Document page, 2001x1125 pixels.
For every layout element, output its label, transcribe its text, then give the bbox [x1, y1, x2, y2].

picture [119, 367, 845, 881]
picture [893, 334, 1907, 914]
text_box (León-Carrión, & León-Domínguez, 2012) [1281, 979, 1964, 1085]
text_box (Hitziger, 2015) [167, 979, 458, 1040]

## Problem requirements:
Output all of the data without altering a single line.

## Answer area:
Document page, 2001x1125 pixels.
For every layout element, output its label, transcribe its text, then give the bbox [x1, y1, x2, y2].

picture [119, 367, 845, 881]
picture [893, 334, 1907, 914]
text_box (León-Carrión, & León-Domínguez, 2012) [1281, 979, 1964, 1085]
text_box (Hitziger, 2015) [167, 979, 458, 1040]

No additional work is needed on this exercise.